#### Provided data

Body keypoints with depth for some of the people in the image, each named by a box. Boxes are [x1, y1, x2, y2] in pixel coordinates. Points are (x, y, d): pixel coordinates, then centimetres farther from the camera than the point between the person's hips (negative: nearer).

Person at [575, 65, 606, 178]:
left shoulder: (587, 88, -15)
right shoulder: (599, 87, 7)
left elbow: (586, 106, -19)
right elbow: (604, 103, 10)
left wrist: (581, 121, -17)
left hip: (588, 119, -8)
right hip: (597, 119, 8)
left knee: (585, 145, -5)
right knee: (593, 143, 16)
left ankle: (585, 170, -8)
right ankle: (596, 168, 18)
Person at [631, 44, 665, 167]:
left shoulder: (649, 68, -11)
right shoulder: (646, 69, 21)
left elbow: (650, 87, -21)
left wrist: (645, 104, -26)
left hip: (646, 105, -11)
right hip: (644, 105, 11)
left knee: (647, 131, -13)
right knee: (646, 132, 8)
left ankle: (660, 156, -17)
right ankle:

########

* Task requirements
Where the line containing "right shoulder: (599, 87, 7)" appears in the data above, begin there and reproduce every line to the end exactly; include nothing else.

* Task response
right shoulder: (599, 87, 7)
left elbow: (586, 106, -19)
right elbow: (604, 103, 10)
left wrist: (581, 121, -17)
left hip: (588, 119, -8)
right hip: (597, 119, 8)
left knee: (585, 145, -5)
right knee: (593, 143, 16)
left ankle: (585, 170, -8)
right ankle: (596, 168, 18)
Person at [631, 44, 665, 167]:
left shoulder: (649, 68, -11)
right shoulder: (646, 69, 21)
left elbow: (650, 87, -21)
left wrist: (645, 104, -26)
left hip: (646, 105, -11)
right hip: (644, 105, 11)
left knee: (647, 131, -13)
right knee: (646, 132, 8)
left ankle: (660, 156, -17)
right ankle:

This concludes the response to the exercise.